Una de ellas es La llegada, de Dennis Villeneuve (Netflix). El film cuenta cómo aparece en la Tierra una docena de naves extraterrestres, y cómo una lingüista intenta descifrar el modo que estos seres tienen de comunicarse y la intención con la que han llegado. Aquí la idea de “invasión” es producto de la paranoia humana, en realidad, y el verdadero tema es cómo vemos el universo y cómo nos comunicamos -si nos comunicamos- con él. El verdadero peligro, como se va descubriendo poco a poco, no es el ser extraño llegado de un lugar desconocido sino una mentalidad humana demasiado centrada en su pequeño pedazo de tierra; algo que se refleja en la relación entre los dos protagonistas (los excelentes Amy Adams y Jeremy Renner), especialmente ella, que debe comprender cómo mirar el universo físico y, especialmente, el temporal para tomar decisiones.

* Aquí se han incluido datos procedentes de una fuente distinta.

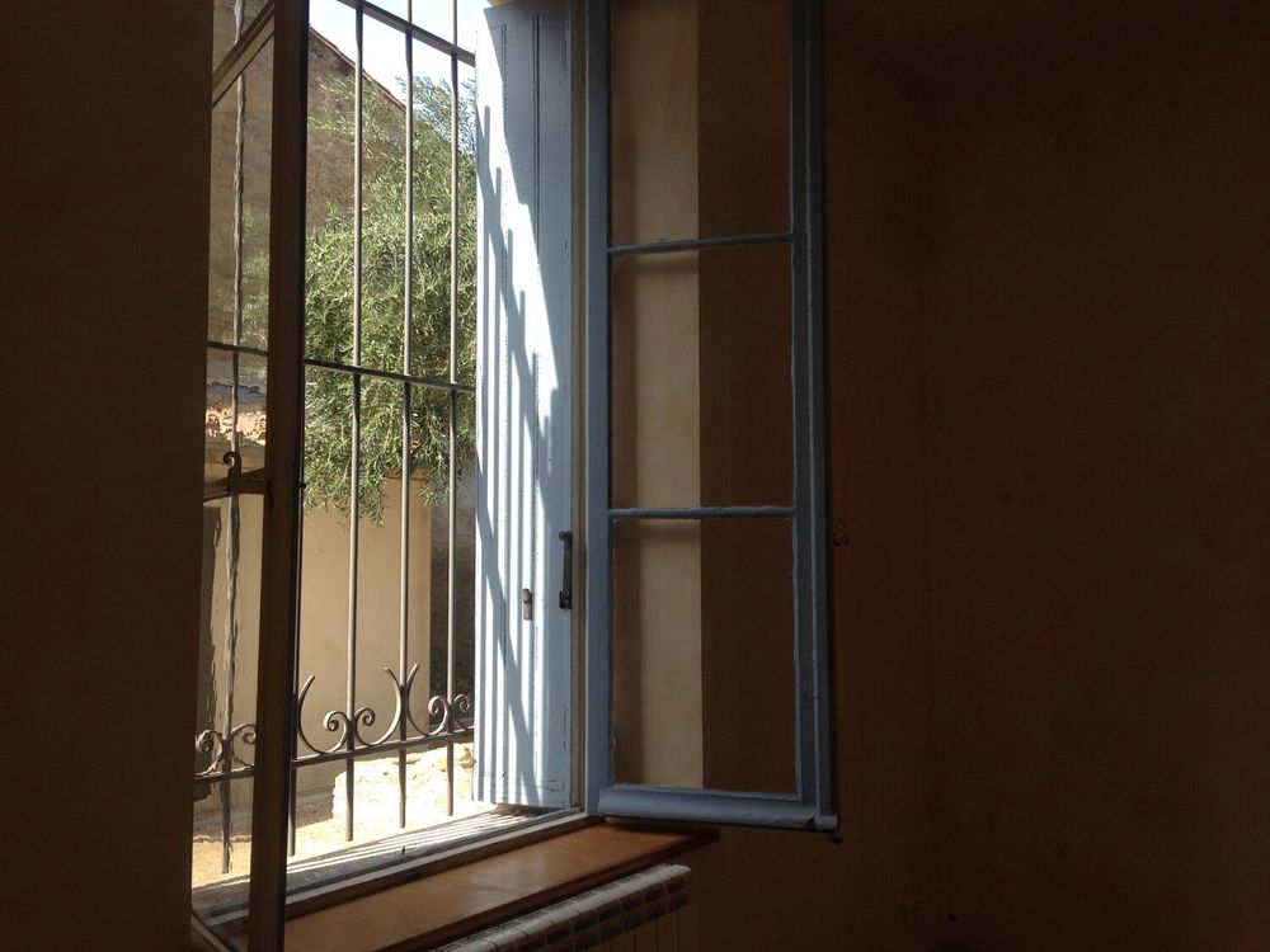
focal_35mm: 33
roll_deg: -0.7
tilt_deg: +3.7
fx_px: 1211
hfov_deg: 55.4
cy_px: 476
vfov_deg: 42.9
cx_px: 635
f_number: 2.4
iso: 50
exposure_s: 1/345
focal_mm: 4.12
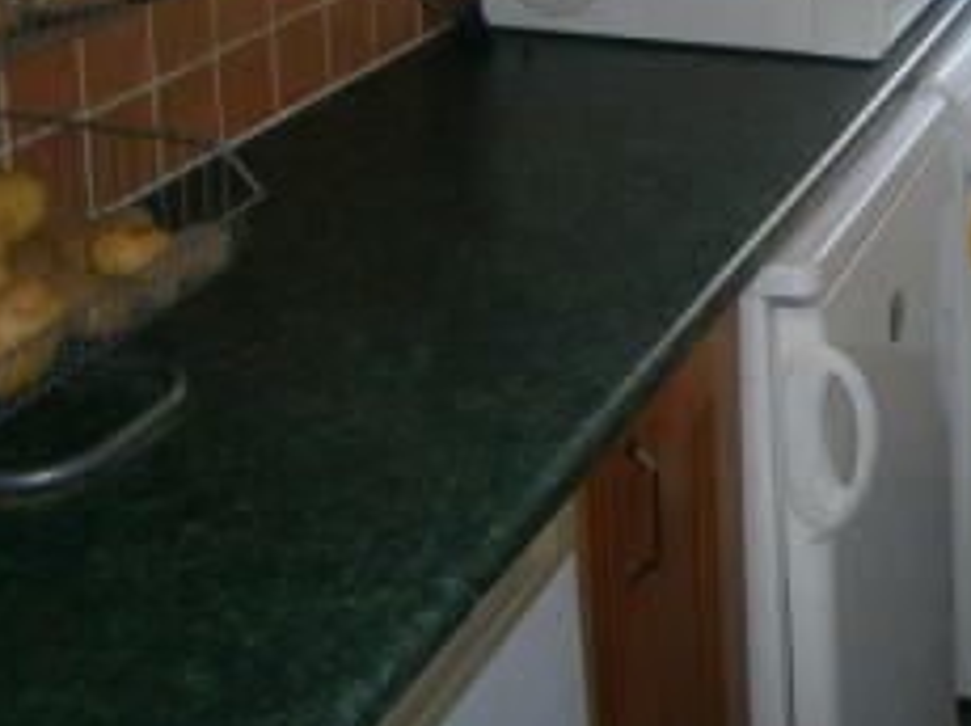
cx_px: 842
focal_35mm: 66
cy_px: -154
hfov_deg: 28.5
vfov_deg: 20.7
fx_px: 1849
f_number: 2.8
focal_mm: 4.7
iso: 125
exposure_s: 1/30
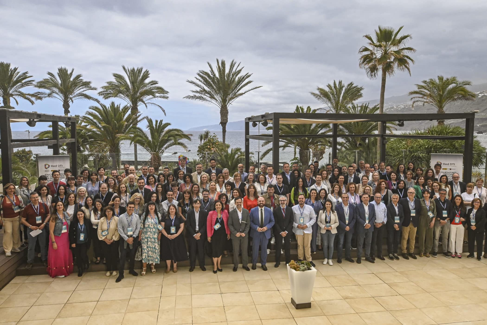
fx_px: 406
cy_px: 162
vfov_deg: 43.6
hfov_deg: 61.9
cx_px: 244
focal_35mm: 30
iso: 320
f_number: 11
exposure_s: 1/160
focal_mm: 20
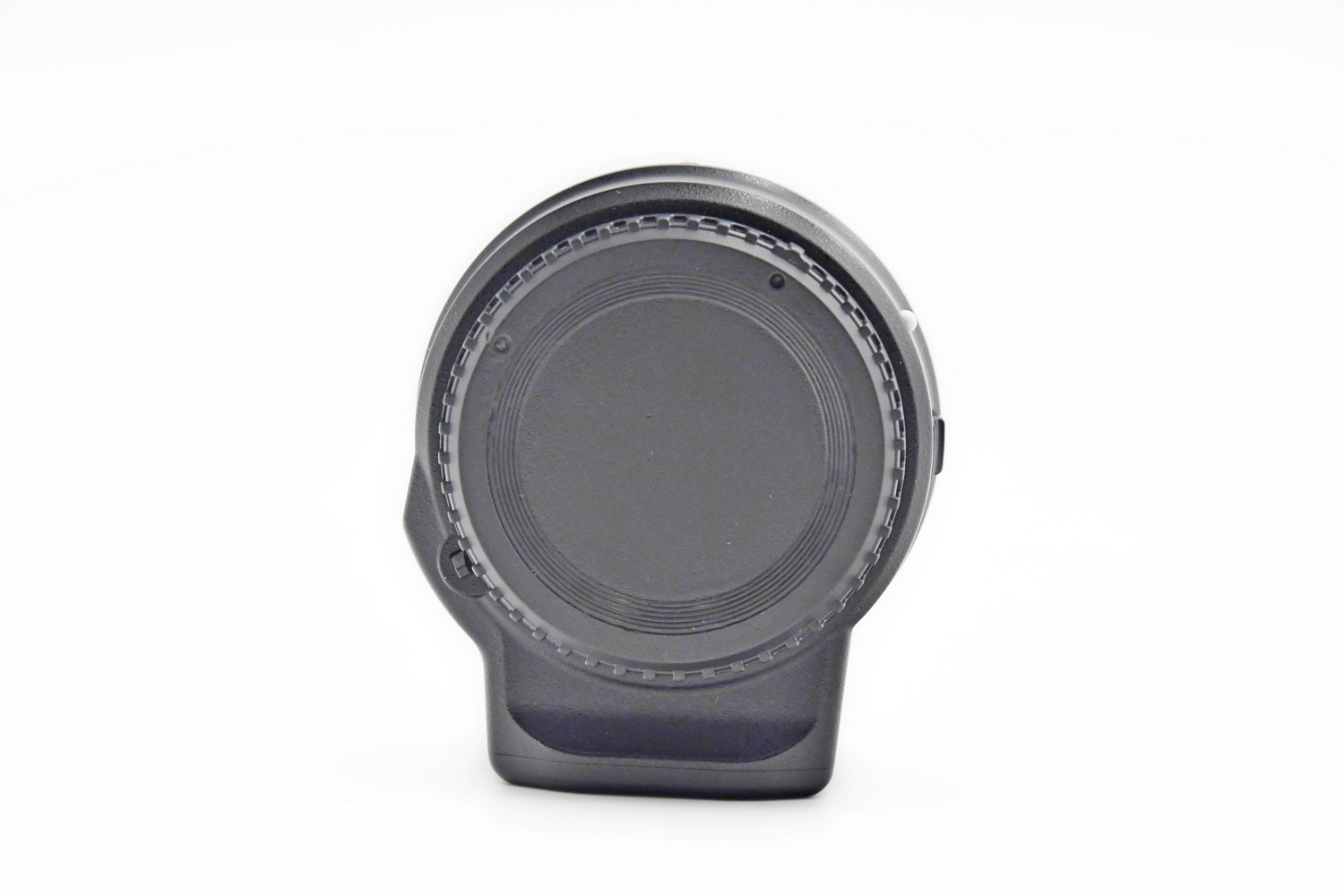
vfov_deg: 13.0
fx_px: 3920
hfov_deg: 19.5
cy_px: 448
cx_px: 672
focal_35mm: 105
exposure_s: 1/160
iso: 1600
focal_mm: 70
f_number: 8
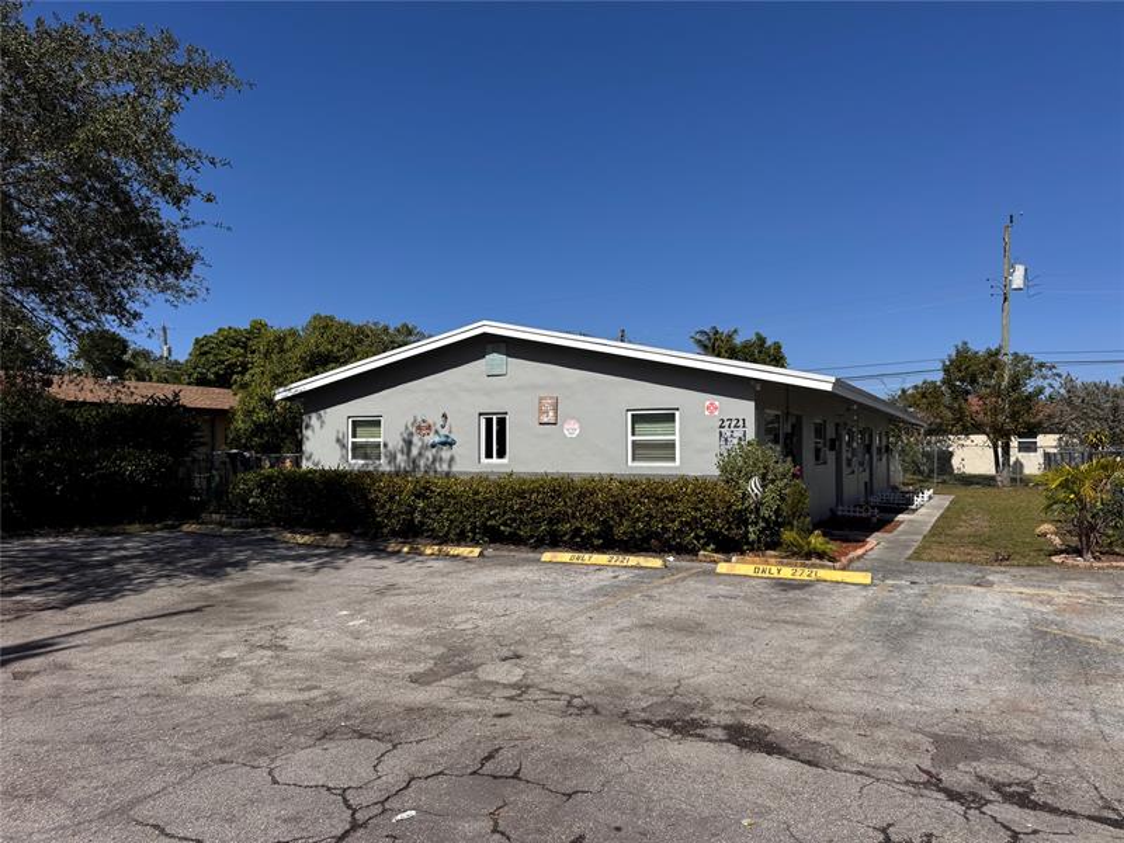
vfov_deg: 56.8
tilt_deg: +1.8
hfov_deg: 71.6
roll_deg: -0.1
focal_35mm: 24
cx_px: 562
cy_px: 422
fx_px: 779
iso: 80
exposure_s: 1/7092
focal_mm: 6.76
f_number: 1.78
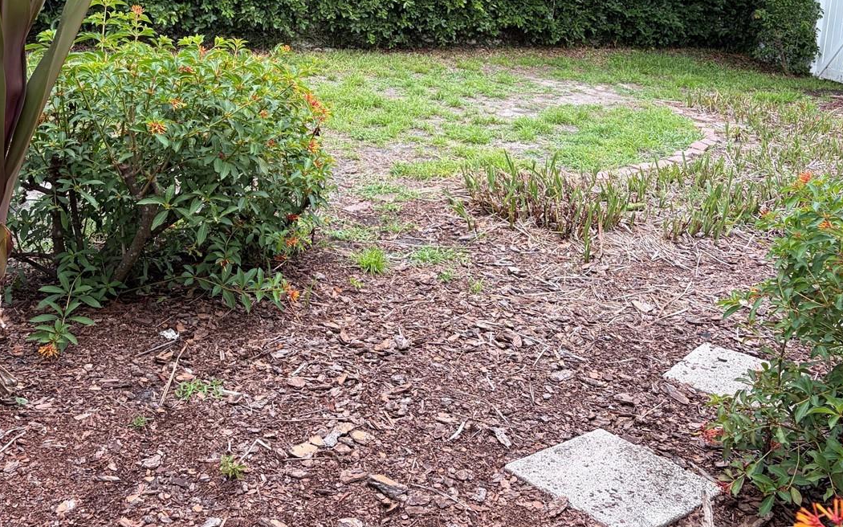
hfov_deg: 47.2
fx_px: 965
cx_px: 389
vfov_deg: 29.4
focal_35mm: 42
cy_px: 63
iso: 64
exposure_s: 1/601
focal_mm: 5.96
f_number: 1.6
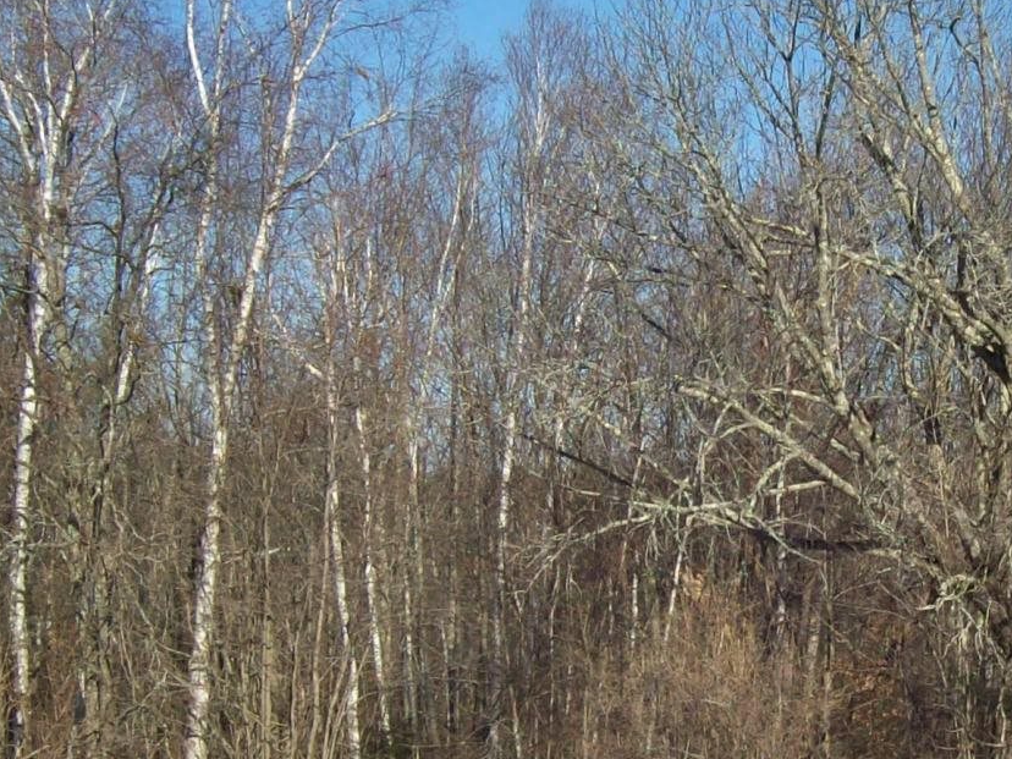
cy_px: 485
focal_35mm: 89
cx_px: 760
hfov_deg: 21.8
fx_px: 2602
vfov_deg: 16.6
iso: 80
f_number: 4.8
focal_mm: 6
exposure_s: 1/614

Es cierto que no falta la componente de sátira política -sátira no cómica-, pero finalmente se llega a la misma conclusión que en todos los casos anteriores: la unión hace la fuerza. Quizás -en estos tiempos de intolerancias varias y reinstalación de fronteras estúpidas- parezca demasiado ingenuo, pero La llegada es digna representante de una idea fuerte. Además de combinar el mundo interior de un personaje con los extraordinarios acontecimientos que suceden a su alrededor, algo también imprescindible en esta tradición en la que la Historia “grande” se contrapone a lo cotidiano.
Y por último, la más pesimista de todas, ¡Sobreviven! (AppleTV) de John Carpenter. Clásico de los 80, inspirada por un telefilm de los 70, cuenta cómo un tipo muy común, un vagabundo, encuentra unos anteojos de sol que revelan un mundo en blanco y negro donde seres extraterrestres dominan a los humanos, los hacen consumir y controlan los gobiernos. Hay elementos muy interesantes (un asentamiento miserable aplastado por topadoras; un cura que trabaja con los pobres y se une a una resistencia poco probable) que parecen adelantarse a tendencias “latinoamericanas” posteriores -el film es de 1987-, pero se insertan perfectamente en la trama. Es, de todas estas películas, la más parecida a El Eternauta, no quizás en lo épico -la misión final de quienes “saben” es tomar un canal de televisión y desenmascarar a los invasores-, sino en cómo son las personas más comunes, incluso las más invisibles de la sociedad, las que terminan tomando la gran iniciativa de supervivencia. Pero dijimos “pesimista”: si el final de la Body Snatchers original implicaba un hombre gritando la verdad y siendo ignorado (algo que bien podía ser accidental), aquí los invasores son finalmente descubiertos, puestos delante de los ojos de millones de personas. Pero Carpenter no muestra una rebelión final, no muestra las consecuencias de tal develamiento, sino que nos deja sospechar que quizás muchos preferirían vivir en el mundo virtual del color falso aunque el poder domine en blanco y negro, con lo que se adelantó también al tema por excelencia del siglo XXI: si aceptamos lo real o nos quedamos con lo virtual (¿recuerdan Matrix?). En todo caso, la invasión podrá ser extraterrestre, pero va por dentro.